Secondhand accounts can ruin someone’s reputation as much as malicious rumors. Therefore, I feel it is time to set the record straight.

In early April of 1974, I had the following conversation with Edith Head in her bungalow on the Universal Studio lot while we looked at a rack of costumes she was going through to select garments for her Vogue fashion shows.

She pulled from the rack a crumpled and sagging black dress, and examined it.

I stared at the dress, recognizing it immediately. “That’s the infamous ‘Sabrina’ dress, non?”

“No! It’s the muslin [first-fitting dress], although it’s made in rayon taffeta. See the peplum here? I did away with it when I finalized its look.”


“But, by all the accounts I have heard, didn’t Givenchy make it?”

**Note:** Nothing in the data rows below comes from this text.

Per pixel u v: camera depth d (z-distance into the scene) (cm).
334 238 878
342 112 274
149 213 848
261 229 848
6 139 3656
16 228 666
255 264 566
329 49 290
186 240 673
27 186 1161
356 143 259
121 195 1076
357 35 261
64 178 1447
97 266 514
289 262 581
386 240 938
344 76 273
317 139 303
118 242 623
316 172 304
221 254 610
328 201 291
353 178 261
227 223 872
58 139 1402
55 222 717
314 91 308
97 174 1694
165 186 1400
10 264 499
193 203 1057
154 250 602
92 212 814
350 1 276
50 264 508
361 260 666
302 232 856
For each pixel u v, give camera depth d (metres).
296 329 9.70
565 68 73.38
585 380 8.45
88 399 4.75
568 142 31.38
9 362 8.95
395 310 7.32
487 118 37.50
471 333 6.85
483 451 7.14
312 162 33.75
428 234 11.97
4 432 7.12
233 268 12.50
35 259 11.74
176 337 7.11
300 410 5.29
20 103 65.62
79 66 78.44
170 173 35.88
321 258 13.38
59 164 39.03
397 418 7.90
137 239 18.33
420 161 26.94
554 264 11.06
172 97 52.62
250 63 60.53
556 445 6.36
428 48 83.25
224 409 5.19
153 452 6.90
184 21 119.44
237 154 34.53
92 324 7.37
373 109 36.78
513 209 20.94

“Ha,” retorted Edith, “that story has been circulating for years, thanks to Miss Hepburn.”

“But why?”

“So she could gain his favor, I suppose, and get clothes free.” She paused and fluffed up the skirt. “During preproduction for ‘Sabrina,’ she was in San Francisco touring with ‘Gigi,’ and had no time to come to Hollywood for a meeting. So, once more, I went to see her like I did for ‘Roman Holiday,’ when she was performing in New York. She was pleasant enough, but very tenacious in her taste. Her manner remained aloof, although somewhat sad and unhappy. She smiled only when it was necessary. I was beginning to believe the rumors I had heard of how some journalists and other actors regarded her as being self-absorbed. And I realized that any confidence I had built up with her before, now carried little weight. She handed me a croquis, a rough sketch similar to the quick ones I had shown her originally for ‘Roman Holiday,’ and said she had made it while viewing Givenchy’s runway show in Paris. Years later, I learned she had gained access to the showing giving the name ‘Miss Hepburn.’ As she was hardly known at the time since ‘Roman Holiday’ hadn’t yet been released, Givenchy thought it was Katharine Hepburn. The sketch of this dress and several others she pulled forth were the costumes she wanted for ‘Sabrina.’”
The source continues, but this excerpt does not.